Sierra raised $950 million in Series E funding, valuing the agentic customer service company founded by ex-Salesforce co-CEO Bret Taylor at more than $15 billion.
Blitzy landed $200 million in new funding for its software development platform, which helps companies automate the work beyond coding such as testing, deployment, and documentation.
Portland's own Panthalassa scored $140 million in Series B funding for its aquatic computing nodes, which generate power from ocean waves to run AI inference jobs over a satellite network.
Netomi raised $110 million in Series C funding for its customer experience technology, which uses AI agents to help companies understand how customers are using and reacting to their products on the internet.

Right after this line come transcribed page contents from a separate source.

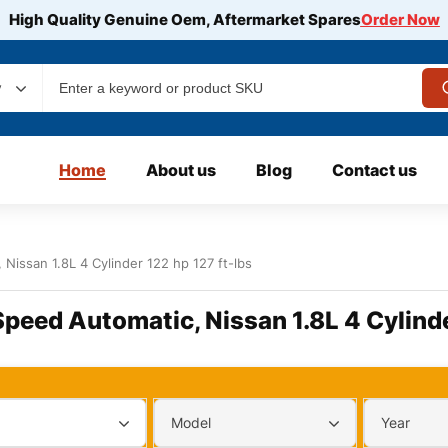
High Quality Genuine Oem, Aftermarket Spares
Order Now
y
Home
About us
Blog
Contact us
Nissan 1.8L 4 Cylinder 122 hp 127 ft-lbs
Speed Automatic, Nissan 1.8L 4 Cylinde
Model
Year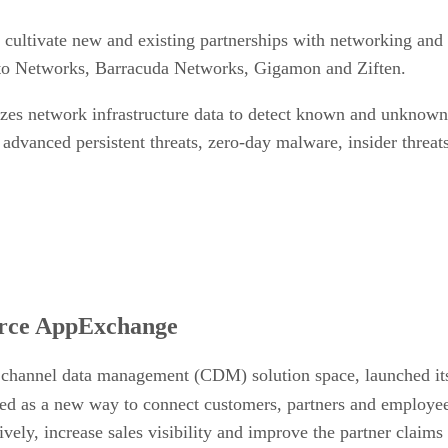
 cultivate new and existing partnerships with networking and 
lto Networks, Barracuda Networks, Gigamon and Ziften.
es network infrastructure data to detect known and unknown a
 advanced persistent threats, zero-day malware, insider threats
orce AppExchange
 channel data management (CDM) solution space, launched it
ed as a new way to connect customers, partners and employees
ively, increase sales visibility and improve the partner clai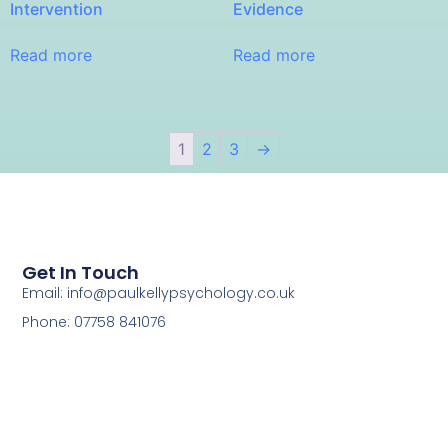
Intervention
Evidence
Read more
Read more
1
2
3
→
Get In Touch
Email: info@paulkellypsychology.co.uk
Phone: 07758 841076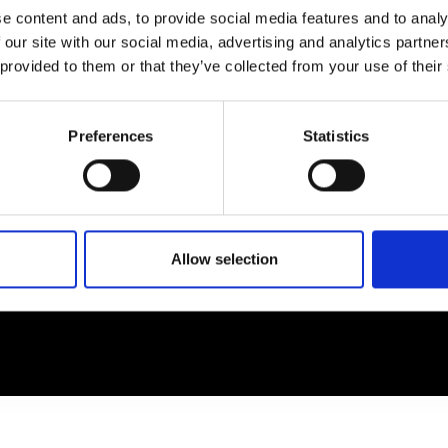
e content and ads, to provide social media features and to analy
 our site with our social media, advertising and analytics partn
EM
SOCIAL MEDIA
 provided to them or that they’ve collected from your use of their
t Modem
Instagram
ons's archive
Linkedin
Preferences
Statistics
cy Policy
s & Conditions
Allow selection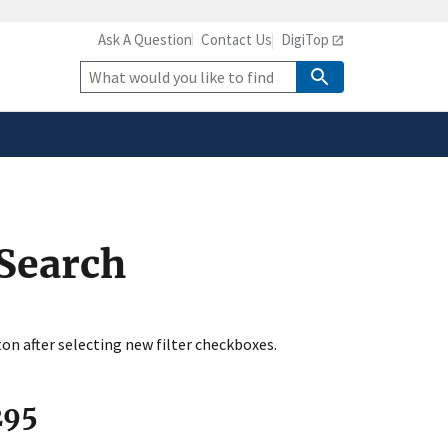
Ask A Question
Contact Us
DigiTop
safely connected to the
tion only on official,
Site
Search
 Search
ton after selecting new filter checkboxes.
295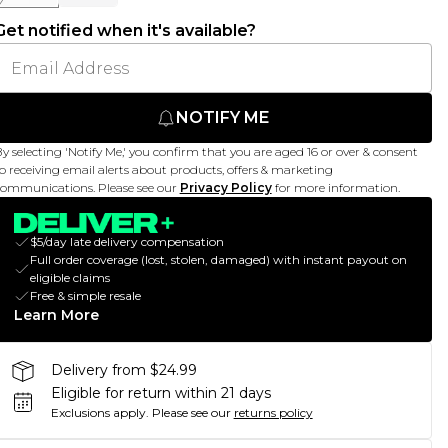
Get notified when it's available?
NOTIFY ME
y selecting 'Notify Me,' you confirm that you are aged 16 or over & consent
o receiving email alerts about products, offers & marketing
ommunications. Please see our
Privacy Policy
for more information.
$5/day late delivery compensation
Full order coverage (lost, stolen, damaged) with instant payout on
eligible claims
Free & simple resale
Learn More
Delivery from $24.99
Eligible for return within 21 days
Exclusions apply.
Please see our
returns policy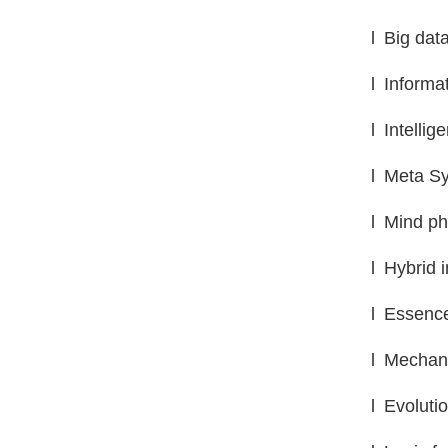
l
Big data
l
Informa
l
Intellig
l
Meta Sy
l
Mind ph
l
Hybrid i
l
Essence
l
Mechani
l
Evoluti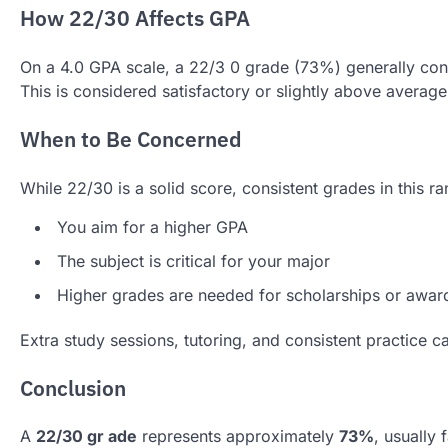
How 22/30 Affects GPA
On a 4.0 GPA scale, a 22/3 0 grade (73%) generally co
This is considered satisfactory or slightly above average
When to Be Concerned
While 22/30 is a solid score, consistent grades in this ra
You aim for a higher GPA
The subject is critical for your major
Higher grades are needed for scholarships or awar
Extra study sessions, tutoring, and consistent practice c
Conclusion
A
22/30 gr ade
represents approximately
73%
, usually 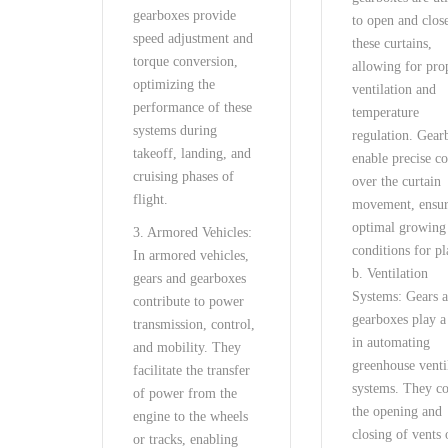
gearboxes provide
to open and clos
speed adjustment and
these curtains,
torque conversion,
allowing for pro
optimizing the
ventilation and
performance of these
temperature
systems during
regulation. Gear
takeoff, landing, and
enable precise co
cruising phases of
over the curtain
flight.
movement, ensu
optimal growing
3. Armored Vehicles:
conditions for pl
In armored vehicles,
b. Ventilation
gears and gearboxes
Systems: Gears 
contribute to power
gearboxes play a
transmission, control,
in automating
and mobility. They
greenhouse venti
facilitate the transfer
systems. They co
of power from the
the opening and
engine to the wheels
closing of vents 
or tracks, enabling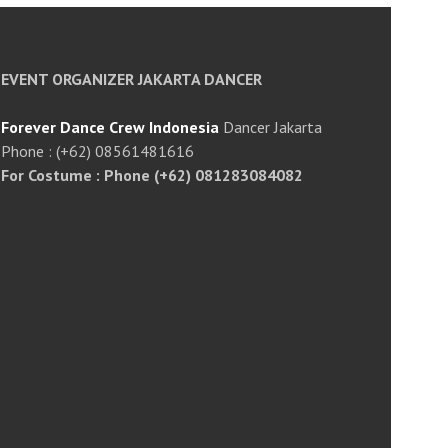
EVENT ORGANIZER JAKARTA DANCER
Forever Dance Crew Indonesia
Dancer Jakarta
Phone : (+62) 08561481616
For Costume : Phone (+62) 081283084082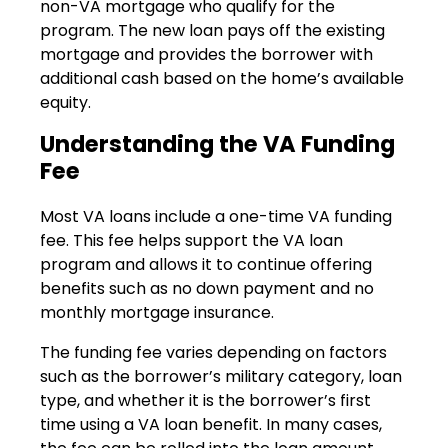
non-VA mortgage who qualify for the
program. The new loan pays off the existing
mortgage and provides the borrower with
additional cash based on the home’s available
equity.
Understanding the VA Funding
Fee
Most VA loans include a one-time VA funding
fee. This fee helps support the VA loan
program and allows it to continue offering
benefits such as no down payment and no
monthly mortgage insurance.
The funding fee varies depending on factors
such as the borrower’s military category, loan
type, and whether it is the borrower’s first
time using a VA loan benefit. In many cases,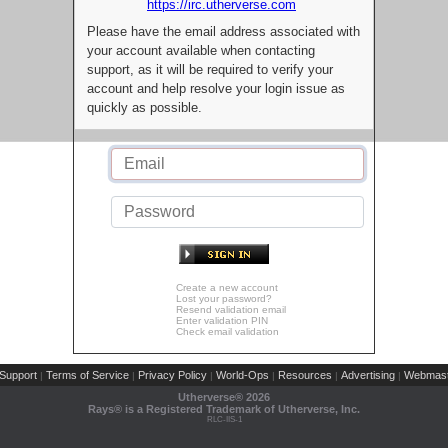
https://irc.utherverse.com
Please have the email address associated with
your account available when contacting
support, as it will be required to verify your
account and help resolve your login issue as
quickly as possible.
Create a new account
Lost your password?
Resend validation email
Enter validation PIN
Check email validation
Support
Terms of Service
Privacy Policy
World-Ops
Resources
Advertising
Webmast
|
|
|
|
|
|
Utherverse®
2026
Rays® is a Registered Trademark of Utherverse, Inc.
RLC-IIS-1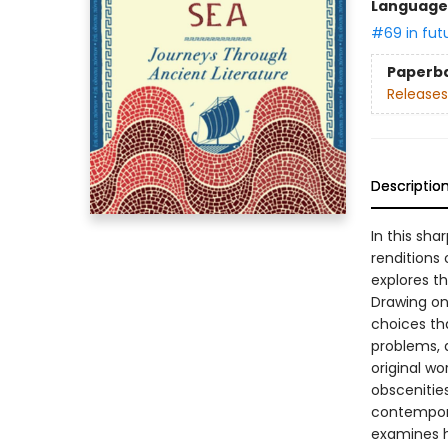
Language 
#69 in fut
Paperb
Releases
Descriptio
In this sh
renditions
explores t
Drawing on 
choices tha
problems, a
original wo
obscenitie
contempora
examines h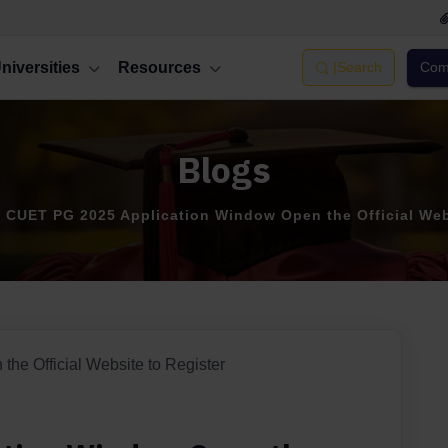
niversities
Resources
|
Search
Comp
Blogs
CUET PG 2025 Application Window Open the Official Web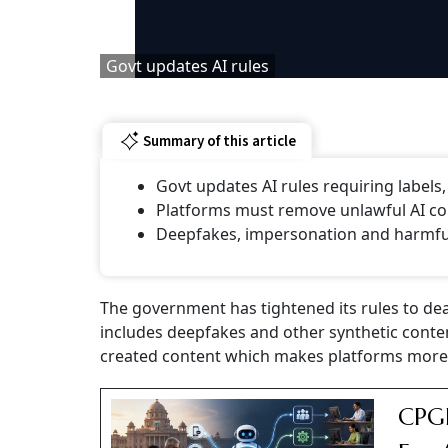
Govt updates AI rules
Summary of this article
Govt updates AI rules requiring labels
Platforms must remove unlawful AI con
⁠Deepfakes, impersonation and harmful 
The government has tightened its rules to deal w
includes deepfakes and other synthetic conte
created content which makes platforms more 
CPGR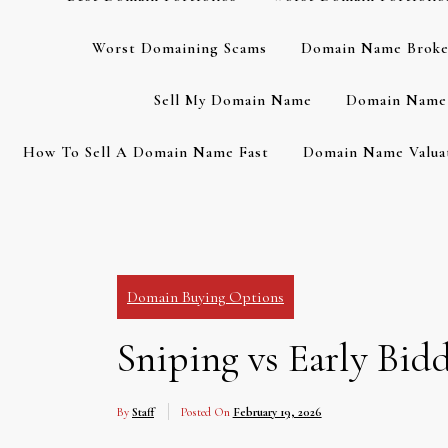
Worst Domaining Scams
Domain Name Broke
Sell My Domain Name
Domain Name 
How To Sell A Domain Name Fast
Domain Name Valuat
Domain Buying Options
Sniping vs Early Bi
By
Staff
Posted On
February 19, 2026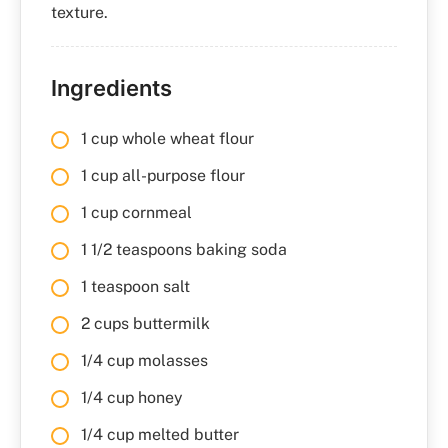
texture.
Ingredients
1 cup whole wheat flour
1 cup all-purpose flour
1 cup cornmeal
1 1/2 teaspoons baking soda
1 teaspoon salt
2 cups buttermilk
1/4 cup molasses
1/4 cup honey
1/4 cup melted butter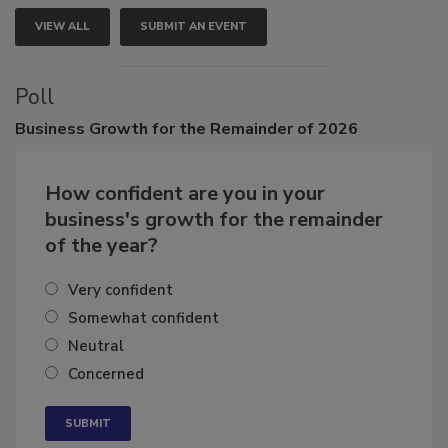
VIEW ALL
SUBMIT AN EVENT
Poll
Business
Growth for the Remainder of 2026
How confident are you in your
business's growth for the remainder
of the year?
Very confident
Somewhat confident
Neutral
Concerned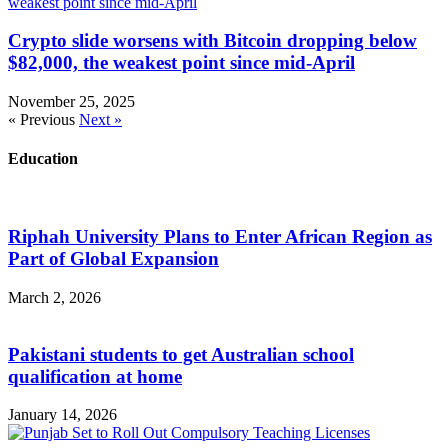
Crypto slide worsens with Bitcoin dropping below
$82,000, the weakest point since mid-April
November 25, 2025
« Previous
Next »
Education
Riphah University Plans to Enter African Region as
Part of Global Expansion
March 2, 2026
Pakistani students to get Australian school
qualification at home
January 14, 2026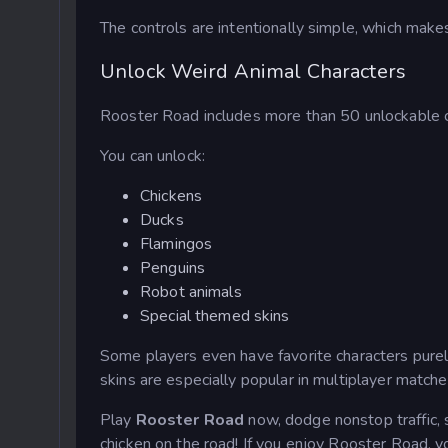
The controls are intentionally simple, which mak
Unlock Weird Animal Characters
Rooster Road includes more than 50 unlockable c
You can unlock:
Chickens
Ducks
Flamingos
Penguins
Robot animals
Special themed skins
Some players even have favorite characters purel
skins are especially popular in multiplayer matche
Play
Rooster Road
now, dodge nonstop traffic, s
chicken on the road! If you enjoy Rooster Road, y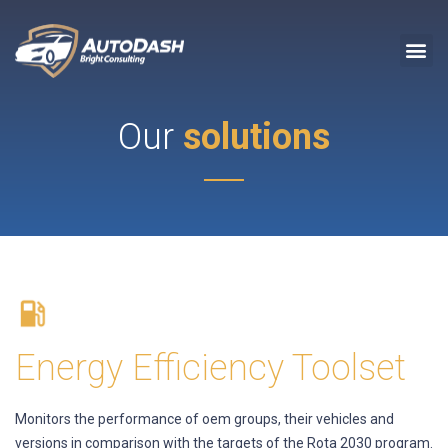
Our
solutions
Energy Efficiency Toolset
Monitors the performance of oem groups, their vehicles and
versions in comparison with the targets of the Rota 2030 program.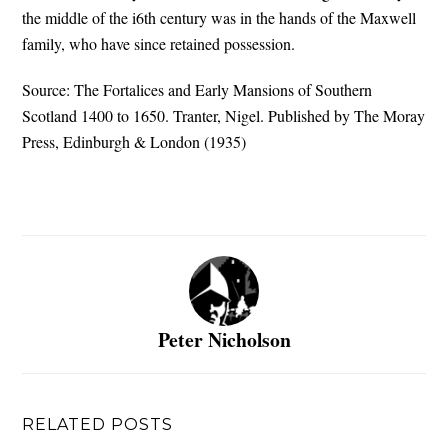
the middle of the i6th century was in the hands of the Maxwell
family, who have since retained possession.
Source: The Fortalices and Early Mansions of Southern
Scotland 1400 to 1650. Tranter, Nigel. Published by The Moray
Press, Edinburgh & London (1935)
Peter Nicholson
RELATED POSTS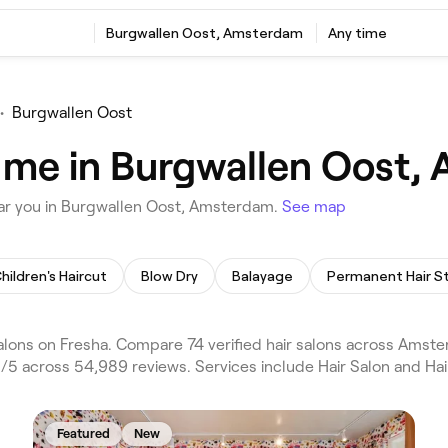
Burgwallen Oost, Amsterdam
Any time
•
Burgwallen Oost
r me in Burgwallen Oost
ear you in Burgwallen Oost, Amsterdam.
See map
hildren's Haircut
Blow Dry
Balayage
lons on Fresha. Compare 74 verified hair salons across Am
5 across 54,989 reviews. Services include Hair Salon and Hair
Featured
New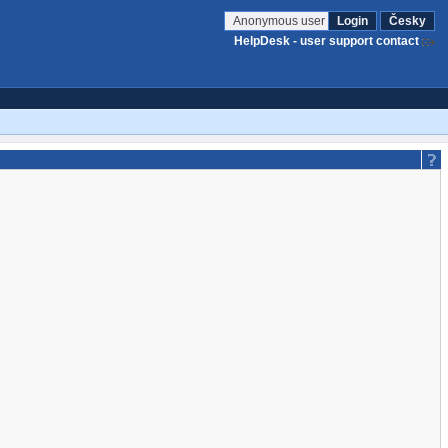
Anonymous user
Login
Česky
HelpDesk - user support contact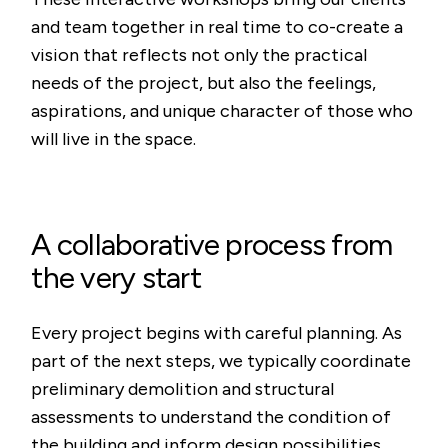
and team together in real time to co-create a
vision that reflects not only the practical
needs of the project, but also the feelings,
aspirations, and unique character of those who
will live in the space.
A collaborative process from
the very start
Every project begins with careful planning. As
part of the next steps, we typically coordinate
preliminary demolition and structural
assessments to understand the condition of
the building and inform design possibilities.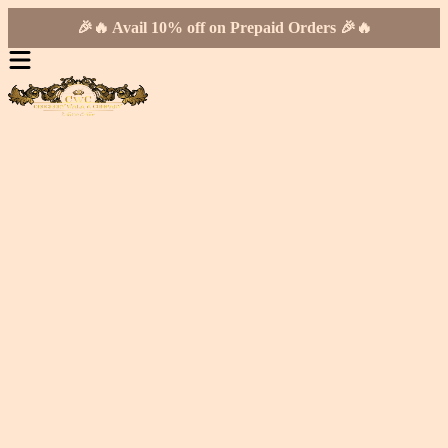
🎉🔥 Avail 10% off on Prepaid Orders 🎉🔥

DeepInfra landed $107 million in Series B funding for its AI inference computing platform, which currently runs across eight U.S. data centers.
CopilotKit scored $27 million in Series A funding for its AI development platform, which helps customers build AI applications around the AG-UI protocol that defines how agents interact with user interfaces.
Google, Microsoft, and xAI agreed to allow the U.S. Center for AI Standards and Innovation to review new AI models before they are released, joining Anthropic and OpenAI in a program established in 2024.
AMD's data-center revenue surged 57% during the last quarter, easily beating analyst estimates as AI chips continue to fly off the shelves.
Amazon employees will be allowed to use AI coding agents from Anthropic and OpenAI, according to Business Insider, after somebody finally decided that was probably enough dog food.
A Microsoft developer apologized for adding a "Co-authored by Copilot" message to code commits written using the VS Code editor even if users had disabled all the GitHub Copilot features in the popular tool.